In Cincinnati, which faces a $35 million budget gap next year, controversy is currently raging over a proposal to contract out the management of the city's parking meters and garages. Under the plan, the city would lease its parking assets to the Port of Cincinnati Development Authority, which would partner with four private companies to operate the meters for 30 years and the garages for 50 years.
Cincinnati would get a $92 million upfront payment and annual installments estimated at $3 million. Part of the upfront money would be used to address next year's deficit, but most would go to develop a downtown high-rise, a bike trail and a new highway interchange.

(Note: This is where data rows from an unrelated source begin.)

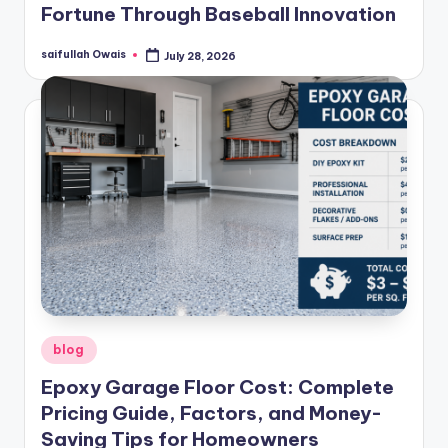
Fortune Through Baseball Innovation
saifullah Owais
July 28, 2026
Posted
by
Posted
blog
in
Epoxy Garage Floor Cost: Complete
Pricing Guide, Factors, and Money-
Saving Tips for Homeowners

The plan is on hold for the time being. After the city council approved it by a 5-4 vote, a Hamilton County judge issued a temporary restraining order to prevent the deal from moving forward. A hearing on the order is scheduled for this Friday.
Parking-lease deals have been controversial since 2008, when Chicago received an upfront payment of $1.15 billion to lease 36,000 city parking meters for 75 years. Since then, parking rates have skyrocketed and Mayor Rahm Emanuel has criticized the deal made by his predecessor, Richard Daley.
A dispute over lost revenue from street closings during city events and free parking for the handicapped has landed the city and its parking contractor in arbitration. New York City, Los Angeles and Pittsburgh recently scrapped plans to pursue similar lease deals.
Cincinnati Mayor Mark Mallory's administration says it has learned from Chicago's mistakes. Neighborhood parking rates would immediately go up by 75 cents, but the city would get technology upgrades including software to help drivers find empty parking spaces and allow them to use their smartphones to add time to meters. After the upgrades are in place, downtown would see rate increases of 25 cents every three years, and neighborhood rates would increase by the same amount every six years.
But the fine print includes language that allows the pricing cap to be bypassed by a unanimous vote from a five-person advisory committee and the approval of both the city manager and the Port Authority, both of whom would appoint the advisory committee's members.
With the city council deadlocked over the proposal before its narrow vote to approve it, council member Laurie Quivlan asked the $64,000 question: How will Cincinnati deal with future budget deficits? Although the administration's response persuaded Quivlan to vote for the parking plan, it was none too reassuring. The mayor said $25 million of the $92 million payment would be used to address next year's deficit. But that would still leave a $10 million hole--and what about future years?
Another hint that Cincinnati might be desperate to get its hands on the money was the addition of an emergency clause to the ordinance. Although not uncommon, the clause would mean the cash could be in city coffers by late June and prohibit opponents from trying to overturn the lease deal via referendum.
Cincinnati's parking-lease issue once again highlights just how important it is for governments to make fiscal stability a top priority. A city in desperate need of cash is hardly well positioned to negotiate the best public-private-partnership deal. Sadly, governments that aren't desperate don't pursue them often enough.